Our past history can be so dark, and ironically, it gets darker when our lives get brighter. As I dug the details of my past, it seemed to be more horrible than what I actually went through. And so it happened to me again last Friday.
I went to Menara Celcom to have my prepaid migrated to minutes postpaid plan. As I parked my car at the most horrible parking lot in the world, I was smilingly thinking of the prospects of post-paid services as compared to the prepaid ones – more voice calls, more free SMSes, cheaper call rate, and save more. It is just like what Maya Karin keeps asking in Celcom ad, “Lebih apa lagi?” She is right. “With Celcom Postpaid, you always get MORE”. Okay, I am going to do it right now.

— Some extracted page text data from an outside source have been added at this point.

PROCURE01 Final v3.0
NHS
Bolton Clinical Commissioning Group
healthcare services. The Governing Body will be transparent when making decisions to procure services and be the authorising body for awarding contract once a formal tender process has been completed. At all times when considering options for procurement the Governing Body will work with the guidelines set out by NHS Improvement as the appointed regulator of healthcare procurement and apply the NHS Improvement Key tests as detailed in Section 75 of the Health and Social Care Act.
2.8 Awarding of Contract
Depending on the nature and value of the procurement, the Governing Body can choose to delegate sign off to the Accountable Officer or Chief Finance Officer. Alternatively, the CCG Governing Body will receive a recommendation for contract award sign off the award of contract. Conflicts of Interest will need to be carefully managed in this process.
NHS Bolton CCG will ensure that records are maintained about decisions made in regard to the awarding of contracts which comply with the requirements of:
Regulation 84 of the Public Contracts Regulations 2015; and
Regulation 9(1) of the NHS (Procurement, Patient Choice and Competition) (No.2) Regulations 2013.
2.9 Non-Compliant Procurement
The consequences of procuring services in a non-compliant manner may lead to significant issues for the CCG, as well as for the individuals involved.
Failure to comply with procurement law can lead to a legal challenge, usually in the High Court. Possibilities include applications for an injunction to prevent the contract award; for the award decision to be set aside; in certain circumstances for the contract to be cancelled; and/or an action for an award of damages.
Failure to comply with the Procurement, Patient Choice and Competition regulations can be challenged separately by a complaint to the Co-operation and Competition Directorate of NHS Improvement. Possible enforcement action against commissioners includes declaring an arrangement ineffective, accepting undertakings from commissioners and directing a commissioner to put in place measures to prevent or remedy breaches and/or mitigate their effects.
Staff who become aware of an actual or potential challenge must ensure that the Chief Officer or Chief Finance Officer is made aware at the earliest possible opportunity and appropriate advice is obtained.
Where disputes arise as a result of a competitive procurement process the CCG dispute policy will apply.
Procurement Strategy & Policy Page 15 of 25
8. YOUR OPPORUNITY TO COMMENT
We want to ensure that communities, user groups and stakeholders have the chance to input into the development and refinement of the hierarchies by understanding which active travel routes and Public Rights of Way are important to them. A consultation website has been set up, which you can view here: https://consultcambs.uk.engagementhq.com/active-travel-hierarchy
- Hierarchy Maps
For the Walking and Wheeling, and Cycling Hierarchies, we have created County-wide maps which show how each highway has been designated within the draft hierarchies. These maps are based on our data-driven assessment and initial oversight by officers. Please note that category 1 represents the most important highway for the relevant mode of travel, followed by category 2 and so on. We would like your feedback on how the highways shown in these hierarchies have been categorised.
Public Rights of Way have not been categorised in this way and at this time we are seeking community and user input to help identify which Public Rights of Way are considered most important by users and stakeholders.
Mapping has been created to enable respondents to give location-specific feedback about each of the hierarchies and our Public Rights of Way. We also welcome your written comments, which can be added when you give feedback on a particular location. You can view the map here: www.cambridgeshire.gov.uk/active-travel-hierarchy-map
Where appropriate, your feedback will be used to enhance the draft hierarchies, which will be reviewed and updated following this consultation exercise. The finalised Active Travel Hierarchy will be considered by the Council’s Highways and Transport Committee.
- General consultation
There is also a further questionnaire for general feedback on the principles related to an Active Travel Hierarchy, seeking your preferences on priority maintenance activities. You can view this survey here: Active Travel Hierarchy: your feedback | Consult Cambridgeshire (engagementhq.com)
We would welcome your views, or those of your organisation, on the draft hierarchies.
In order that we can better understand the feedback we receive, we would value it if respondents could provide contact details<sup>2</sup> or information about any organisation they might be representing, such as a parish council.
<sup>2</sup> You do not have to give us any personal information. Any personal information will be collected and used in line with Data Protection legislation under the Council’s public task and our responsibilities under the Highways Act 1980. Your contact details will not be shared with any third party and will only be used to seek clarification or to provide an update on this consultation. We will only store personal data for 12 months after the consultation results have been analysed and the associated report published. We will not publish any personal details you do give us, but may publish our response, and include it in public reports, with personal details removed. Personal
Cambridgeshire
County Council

As I was sitting at the counter, the customer service officer smiled at me. “How can I assist you, Sir?” she said politely. “I would like to register for minutes postpaid plan.” “Did you register with any network provider before?” “Yes, I once registered with Maxis in 2002 and I terminated the line two years ago. I am sure there is no outstanding balance and I am definitely free from any debts. You know, I am a good paymaster” I said so proudly and confidently. The officer looked at me expressionlessly and said in a monotonous tone, “Why don’t you fill up this form first while I am checking you records.” I smiled since I know there would be no problem.

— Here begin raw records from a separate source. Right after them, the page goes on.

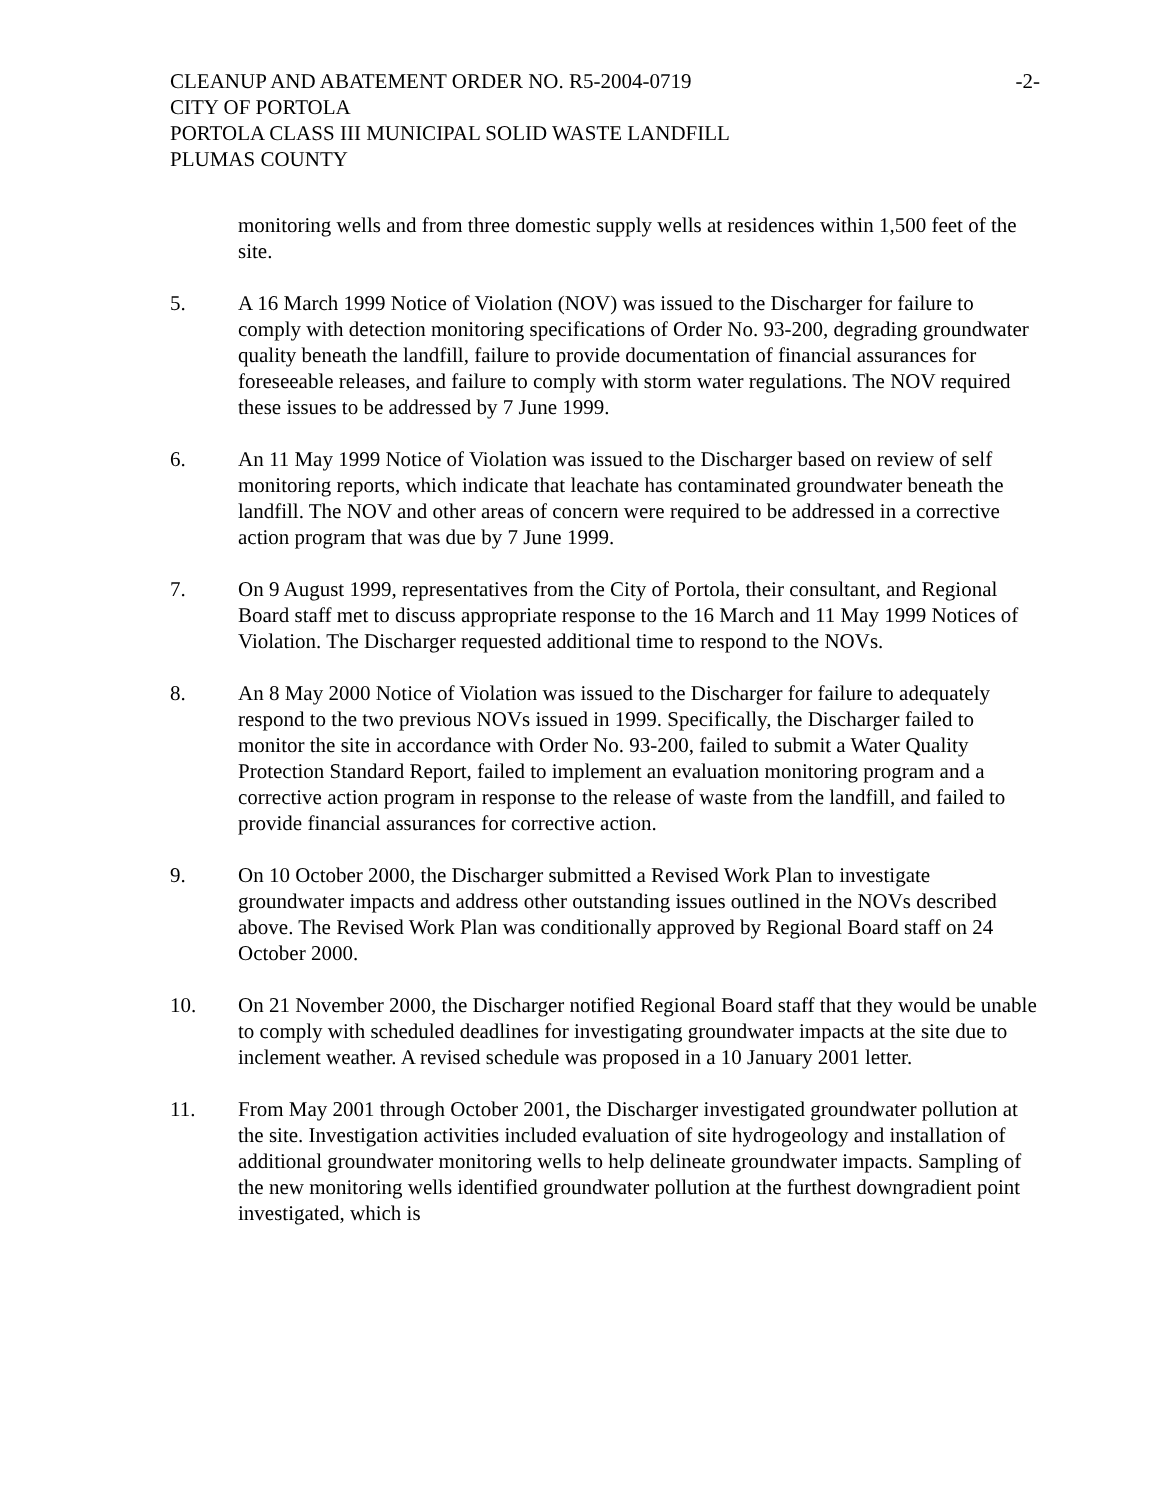CLEANUP AND ABATEMENT ORDER NO. R5-2004-0719 -2-
CITY OF PORTOLA
PORTOLA CLASS III MUNICIPAL SOLID WASTE LANDFILL
PLUMAS COUNTY
monitoring wells and from three domestic supply wells at residences within 1,500 feet of the site.
5. A 16 March 1999 Notice of Violation (NOV) was issued to the Discharger for failure to comply with detection monitoring specifications of Order No. 93-200, degrading groundwater quality beneath the landfill, failure to provide documentation of financial assurances for foreseeable releases, and failure to comply with storm water regulations. The NOV required these issues to be addressed by 7 June 1999.
6. An 11 May 1999 Notice of Violation was issued to the Discharger based on review of self monitoring reports, which indicate that leachate has contaminated groundwater beneath the landfill. The NOV and other areas of concern were required to be addressed in a corrective action program that was due by 7 June 1999.
7. On 9 August 1999, representatives from the City of Portola, their consultant, and Regional Board staff met to discuss appropriate response to the 16 March and 11 May 1999 Notices of Violation. The Discharger requested additional time to respond to the NOVs.
8. An 8 May 2000 Notice of Violation was issued to the Discharger for failure to adequately respond to the two previous NOVs issued in 1999. Specifically, the Discharger failed to monitor the site in accordance with Order No. 93-200, failed to submit a Water Quality Protection Standard Report, failed to implement an evaluation monitoring program and a corrective action program in response to the release of waste from the landfill, and failed to provide financial assurances for corrective action.
9. On 10 October 2000, the Discharger submitted a Revised Work Plan to investigate groundwater impacts and address other outstanding issues outlined in the NOVs described above. The Revised Work Plan was conditionally approved by Regional Board staff on 24 October 2000.
10. On 21 November 2000, the Discharger notified Regional Board staff that they would be unable to comply with scheduled deadlines for investigating groundwater impacts at the site due to inclement weather. A revised schedule was proposed in a 10 January 2001 letter.
11. From May 2001 through October 2001, the Discharger investigated groundwater pollution at the site. Investigation activities included evaluation of site hydrogeology and installation of additional groundwater monitoring wells to help delineate groundwater impacts. Sampling of the new monitoring wells identified groundwater pollution at the furthest downgradient point investigated, which is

After several minutes, my perspective towards my history was about to change. “Sir, have you ever registered with a line besides Maxis?” the female officer asked me rather innocently. “Er…” I began to get panicked. “I don’t think so, why?” “In our record, it shows that you once had a 013 number in 2001 and it was terminated by Celcom in 2002. And it seems that there is an outstanding balance.” Outstanding balance? That was ridiculous! It must be a mistake. That couldn't possibly be me! Who was that bastard!? Could you please check again, dear officer? Helllooooo!!! Are you listening to me? I tried to act cool and asked her, “How much?” “RM543.30”
There you go.
I couldn’t believe with what I had just heard. That I did such an ugly thing in the past. That I was such an awful customer. That I was so careless. So stupid.
I guiltily excused myself and went out of the building immediately. I sat on a bench outside and started having aggressive intrapersonal communication with myself. Ashamed and offended, I practiced self-comfort as I was recollecting any hints from the past that led to the unexpected debt. I was thinking real hard, looking for sound explanations. I couldn’t remember anything related to this. What have I done in the past? Was I that bad? No way! Cekmi is a good guy. He is perfect. Yes. But... could he be wrong this time? Wait a minute...

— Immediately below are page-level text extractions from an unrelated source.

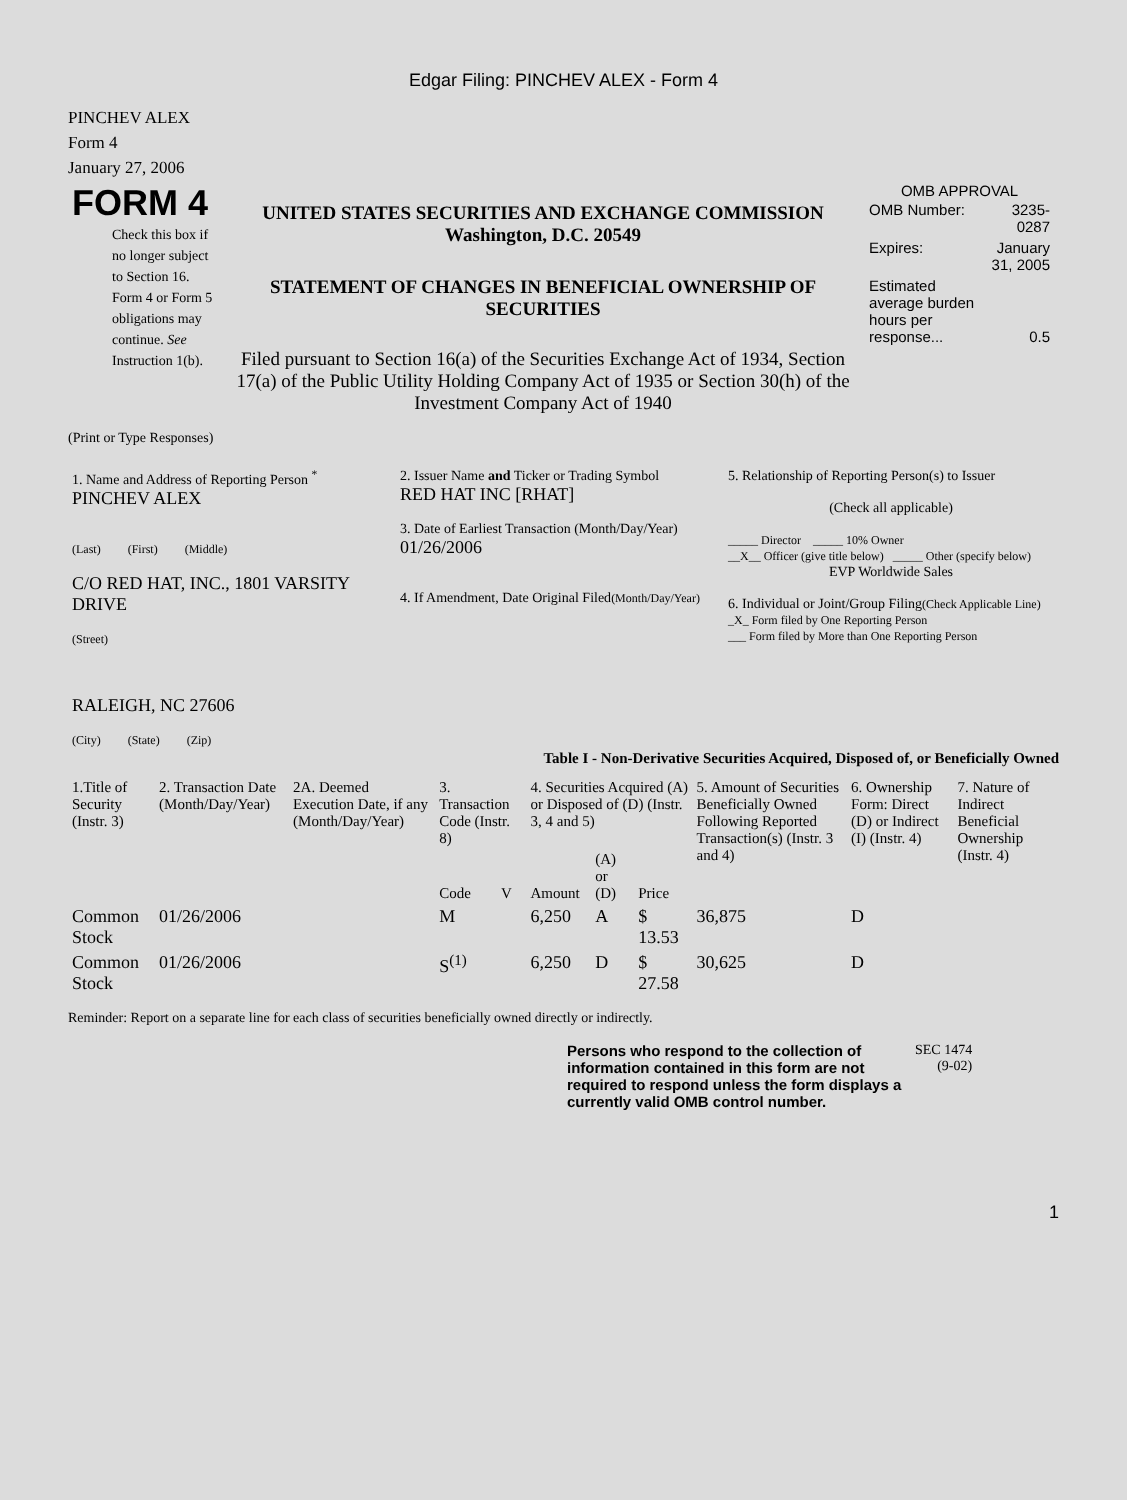Edgar Filing: PINCHEV ALEX - Form 4
PINCHEV ALEX
Form 4
January 27, 2006
| FORM 4 Check this box if no longer subject to Section 16. Form 4 or Form 5 obligations may continue. See Instruction 1(b). | UNITED STATES SECURITIES AND EXCHANGE COMMISSION Washington, D.C. 20549 STATEMENT OF CHANGES IN BENEFICIAL OWNERSHIP OF SECURITIES Filed pursuant to Section 16(a) of the Securities Exchange Act of 1934, Section 17(a) of the Public Utility Holding Company Act of 1935 or Section 30(h) of the Investment Company Act of 1940 | OMB APPROVAL / OMB Number: / 3235-0287 / / Expires: / January 31, 2005 / / Estimated average burden hours per response... / 0.5 / |
(Print or Type Responses)
| 1. Name and Address of Reporting Person <sup>*</sup> PINCHEV ALEX (Last) (First) (Middle) C/O RED HAT, INC., 1801 VARSITY DRIVE (Street) RALEIGH, NC 27606 (City) (State) (Zip) | 2. Issuer Name and Ticker or Trading Symbol RED HAT INC [RHAT] 3. Date of Earliest Transaction (Month/Day/Year) 01/26/2006 4. If Amendment, Date Original Filed (Month/Day/Year) | 5. Relationship of Reporting Person(s) to Issuer (Check all applicable) _____ Director _____ 10% Owner __X__ Officer (give title below) _____ Other (specify below) EVP Worldwide Sales 6. Individual or Joint/Group Filing (Check Applicable Line) _X_ Form filed by One Reporting Person ___ Form filed by More than One Reporting Person |
Table I - Non-Derivative Securities Acquired, Disposed of, or Beneficially Owned
| 1.Title of Security (Instr. 3) | 2. Transaction Date (Month/Day/Year) | 2A. Deemed Execution Date, if any (Month/Day/Year) | 3. Transaction Code (Instr. 8) | | 4. Securities Acquired (A) or Disposed of (D) (Instr. 3, 4 and 5) | | | 5. Amount of Securities Beneficially Owned Following Reported Transaction(s) (Instr. 3 and 4) | 6. Ownership Form: Direct (D) or Indirect (I) (Instr. 4) | 7. Nature of Indirect Beneficial Ownership (Instr. 4) |
| --- | --- | --- | --- | --- | --- | --- | --- | --- | --- | --- |
| | | | Code | V | Amount | (A) or (D) | Price | | | |
| Common Stock | 01/26/2006 | | M | | 6,250 | A | $ 13.53 | 36,875 | D | |
| Common Stock | 01/26/2006 | | S<sup>(1)</sup> | | 6,250 | D | $ 27.58 | 30,625 | D | |
Reminder: Report on a separate line for each class of securities beneficially owned directly or indirectly.
| Persons who respond to the collection of information contained in this form are not required to respond unless the form displays a currently valid OMB control number. | SEC 1474 (9-02) |
1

For one terrible moment, I was struck with all the dreadful details of my past life. Apparently, this was not the first nightmarish monetary experience ever happened to me. In fact, there has been a chain of such occurrences. Let’s start with two.
1. My car loan was rejected due to a shocking reason – I had a bad record with one bank. I found out later that my cousin had, without my knowledge, sold my ex-motorbike to a stranger and that particular stranger soon disappeared together with the motorbike. He never paid the installment. It was my mistake – I did not the change the motorbike’s ownership before I sold it to my cousin. And up until now, the debt is still on my shoulder. My cousin refused to be accountable for what happened. My cousin and I never speak again to each other after that incident, not even during last five Hari Rayas. Practically, we are not cousins anymore. For my current car, I am using my sister’s name. 2. My personal loan with Bank Islam was rejected because, as a guarantor for my friend’s loan at the same bank, there seemed to be a certain amount of debt accumulated by my friend. Unless I had paid all her debt, I wouldn’t get my personal loan. She paid anyway at last after being forcefully persuaded by me, and I finally got my personal loan, but it was the results of months of emotional agony and mental suffering.
After some time, I thought I wanted to cancel the postpaid registration, run away freely and forget about the whole thing – the debt with Celcom particularly. But, after much consideration, I convinced myself that I should not be irresponsible. I should settle this immediately before it starts haunting my life here and there. Sooner or later, it would come back to me again, in a much more horrifying face. Even though the causes of such debt were still mysterious, I did not want to prolong this newly discovered debt. No matter who or what did to me in the past, the past financial experiences have been almost unbearable. It was enough. The bearer of the debt would still be Cekmi, no matter who the culprit was (and it could be me!). So, I decided to settle the payment.
“Sir, we have a 40 percent discount for an old debt like this,” the lady officer said. I was pleasantly surprised and asked her about the newly discounted amount. “It is RM326.28.” Good.
Welcome to Celcom. It’s in your hands.